**** Given entries ****
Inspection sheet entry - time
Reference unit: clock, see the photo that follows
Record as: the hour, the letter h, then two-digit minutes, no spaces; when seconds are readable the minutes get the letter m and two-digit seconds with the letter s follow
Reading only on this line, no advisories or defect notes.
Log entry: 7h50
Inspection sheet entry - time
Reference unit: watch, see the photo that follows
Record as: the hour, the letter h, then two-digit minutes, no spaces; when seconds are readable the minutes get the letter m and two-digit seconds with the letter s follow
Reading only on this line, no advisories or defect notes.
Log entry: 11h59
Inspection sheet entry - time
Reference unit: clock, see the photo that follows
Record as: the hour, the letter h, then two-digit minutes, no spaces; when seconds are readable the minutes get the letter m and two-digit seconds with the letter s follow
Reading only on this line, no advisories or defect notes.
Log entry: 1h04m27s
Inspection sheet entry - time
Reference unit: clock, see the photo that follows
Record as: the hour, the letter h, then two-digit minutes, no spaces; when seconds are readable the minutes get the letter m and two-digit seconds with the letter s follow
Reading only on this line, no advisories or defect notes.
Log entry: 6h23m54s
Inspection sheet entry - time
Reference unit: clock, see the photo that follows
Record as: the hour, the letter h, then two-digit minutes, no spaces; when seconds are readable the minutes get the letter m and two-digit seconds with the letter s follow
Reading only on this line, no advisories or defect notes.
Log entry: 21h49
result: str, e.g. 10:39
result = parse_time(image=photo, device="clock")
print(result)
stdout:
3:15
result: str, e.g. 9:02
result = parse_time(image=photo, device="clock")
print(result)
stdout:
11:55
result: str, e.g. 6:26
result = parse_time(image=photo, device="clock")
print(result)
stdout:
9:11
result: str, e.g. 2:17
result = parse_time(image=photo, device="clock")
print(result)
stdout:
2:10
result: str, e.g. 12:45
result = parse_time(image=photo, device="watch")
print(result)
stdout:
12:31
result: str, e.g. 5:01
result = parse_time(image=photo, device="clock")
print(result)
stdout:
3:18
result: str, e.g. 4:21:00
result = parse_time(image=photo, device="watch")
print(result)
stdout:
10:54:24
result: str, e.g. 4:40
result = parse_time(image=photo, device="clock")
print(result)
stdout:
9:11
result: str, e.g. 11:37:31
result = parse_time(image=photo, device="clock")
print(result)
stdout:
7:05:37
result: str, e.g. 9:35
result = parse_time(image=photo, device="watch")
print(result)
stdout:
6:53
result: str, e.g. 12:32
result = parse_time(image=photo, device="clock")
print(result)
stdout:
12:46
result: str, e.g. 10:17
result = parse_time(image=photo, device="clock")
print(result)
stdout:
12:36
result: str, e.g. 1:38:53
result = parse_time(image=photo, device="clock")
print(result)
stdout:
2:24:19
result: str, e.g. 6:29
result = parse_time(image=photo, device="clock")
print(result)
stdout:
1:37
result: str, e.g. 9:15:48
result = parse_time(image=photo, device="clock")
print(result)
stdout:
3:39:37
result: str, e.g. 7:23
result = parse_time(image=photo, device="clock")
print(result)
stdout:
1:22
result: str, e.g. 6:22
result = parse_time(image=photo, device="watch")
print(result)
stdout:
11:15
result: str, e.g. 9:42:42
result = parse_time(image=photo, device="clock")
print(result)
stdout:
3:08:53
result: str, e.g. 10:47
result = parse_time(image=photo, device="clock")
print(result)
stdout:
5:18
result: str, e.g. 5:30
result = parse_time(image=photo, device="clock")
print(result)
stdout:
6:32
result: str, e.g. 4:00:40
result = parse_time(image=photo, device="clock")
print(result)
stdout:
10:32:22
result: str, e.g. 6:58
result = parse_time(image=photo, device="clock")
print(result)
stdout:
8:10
****
Directive:
Transcribe all of the records above line for line, changing nothing.

The completed task:
Inspection sheet entry - time
Reference unit: clock, see the photo that follows
Record as: the hour, the letter h, then two-digit minutes, no spaces; when seconds are readable the minutes get the letter m and two-digit seconds with the letter s follow
Reading only on this line, no advisories or defect notes.
Log entry: 7h50
Inspection sheet entry - time
Reference unit: watch, see the photo that follows
Record as: the hour, the letter h, then two-digit minutes, no spaces; when seconds are readable the minutes get the letter m and two-digit seconds with the letter s follow
Reading only on this line, no advisories or defect notes.
Log entry: 11h59
Inspection sheet entry - time
Reference unit: clock, see the photo that follows
Record as: the hour, the letter h, then two-digit minutes, no spaces; when seconds are readable the minutes get the letter m and two-digit seconds with the letter s follow
Reading only on this line, no advisories or defect notes.
Log entry: 1h04m27s
Inspection sheet entry - time
Reference unit: clock, see the photo that follows
Record as: the hour, the letter h, then two-digit minutes, no spaces; when seconds are readable the minutes get the letter m and two-digit seconds with the letter s follow
Reading only on this line, no advisories or defect notes.
Log entry: 6h23m54s
Inspection sheet entry - time
Reference unit: clock, see the photo that follows
Record as: the hour, the letter h, then two-digit minutes, no spaces; when seconds are readable the minutes get the letter m and two-digit seconds with the letter s follow
Reading only on this line, no advisories or defect notes.
Log entry: 21h49
result: str, e.g. 10:39
result = parse_time(image=photo, device="clock")
print(result)
stdout:
3:15
result: str, e.g. 9:02
result = parse_time(image=photo, device="clock")
print(result)
stdout:
11:55
result: str, e.g. 6:26
result = parse_time(image=photo, device="clock")
print(result)
stdout:
9:11
result: str, e.g. 2:17
result = parse_time(image=photo, device="clock")
print(result)
stdout:
2:10
result: str, e.g. 12:45
result = parse_time(image=photo, device="watch")
print(result)
stdout:
12:31
result: str, e.g. 5:01
result = parse_time(image=photo, device="clock")
print(result)
stdout:
3:18
result: str, e.g. 4:21:00
result = parse_time(image=photo, device="watch")
print(result)
stdout:
10:54:24
result: str, e.g. 4:40
result = parse_time(image=photo, device="clock")
print(result)
stdout:
9:11
result: str, e.g. 11:37:31
result = parse_time(image=photo, device="clock")
print(result)
stdout:
7:05:37
result: str, e.g. 9:35
result = parse_time(image=photo, device="watch")
print(result)
stdout:
6:53
result: str, e.g. 12:32
result = parse_time(image=photo, device="clock")
print(result)
stdout:
12:46
result: str, e.g. 10:17
result = parse_time(image=photo, device="clock")
print(result)
stdout:
12:36
result: str, e.g. 1:38:53
result = parse_time(image=photo, device="clock")
print(result)
stdout:
2:24:19
result: str, e.g. 6:29
result = parse_time(image=photo, device="clock")
print(result)
stdout:
1:37
result: str, e.g. 9:15:48
result = parse_time(image=photo, device="clock")
print(result)
stdout:
3:39:37
result: str, e.g. 7:23
result = parse_time(image=photo, device="clock")
print(result)
stdout:
1:22
result: str, e.g. 6:22
result = parse_time(image=photo, device="watch")
print(result)
stdout:
11:15
result: str, e.g. 9:42:42
result = parse_time(image=photo, device="clock")
print(result)
stdout:
3:08:53
result: str, e.g. 10:47
result = parse_time(image=photo, device="clock")
print(result)
stdout:
5:18
result: str, e.g. 5:30
result = parse_time(image=photo, device="clock")
print(result)
stdout:
6:32
result: str, e.g. 4:00:40
result = parse_time(image=photo, device="clock")
print(result)
stdout:
10:32:22
result: str, e.g. 6:58
result = parse_time(image=photo, device="clock")
print(result)
stdout:
8:10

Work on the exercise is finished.